Ultimately, I can only blame myself. I have been parroting the advice of Dr. Fauci, the CDC, and my own doctors since the beginning of the pandemic. I insist on masking up, no matter the rules of the building I am in. I was vaccinated as soon as I possibly could be, and even cut the line a bit to get an early booster.
Then I let my guard down for a single evening to shed my mask and have a few beers with my friends. I have been preaching that accepting the personal risk of getting COVID is not enough; we must also consider the risk to others when we allow the virus to spread. Nonetheless, I decided to take a night to go to a crowded bar and scream-talk six inches away from some of my best friends.

Looking back on the party, I recognize that it was a bad idea to attend. Some of my friends shared this sentiment while others continued to go out while still waiting for test results.

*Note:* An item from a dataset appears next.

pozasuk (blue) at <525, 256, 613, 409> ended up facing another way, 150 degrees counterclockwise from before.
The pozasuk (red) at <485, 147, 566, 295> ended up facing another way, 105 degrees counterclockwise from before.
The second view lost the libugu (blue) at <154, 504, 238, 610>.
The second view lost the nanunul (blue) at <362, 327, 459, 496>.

Only those of us who tested positive seemed to be affected in any noticeable way. My brother and I both took it easy and realized some of the activities we had participated in recently were perhaps more reckless than we had considered.

Thanksgiving with our grandparents was most certainly a needless risk. Cramming a dozen family members around a dinner table and arguing about election integrity is not how anybody wants to spend their day off. My brother made the decision to skip Christmas with the family and we slept well knowing that we were keeping our relatives out of harm’s way.

Looking back, I can now see that there are dozens of examples of my putting myself at risk for exposure: little things that I had never considered, such as opting for indoor dining on a windy day when I had originally planned to dine outside, or playing table tennis in a friend’s basement during the summer of 2021.

Safety is difficult to stay on top of when there are so many little activities that we take for granted, and it can be tough to say no when it is often much easier to say yes. It can also be easy to forget that every week, thousands of people are still dying in the United States from this terrible virus, but we must continue to be diligent, even as living with COVID becomes the new normal.

We are all tired of this. It can be easy to get angry, and I have been known to lash out at those whom I consider to be too cavalier with their lackadaisical approach to pandemic safety. Yet, I am guilty of attending a crowded bar for social purposes and catching COVID. I selfishly let my guard down for a night and can only be thankful that my positive test results got to me before I had the chance to potentially spread the virus.

We have reached a point where people are going to do what they feel is best for themselves. I am going to do my best to focus on what I can do to keep my community safe and hope that others continue to mask up and get the shot.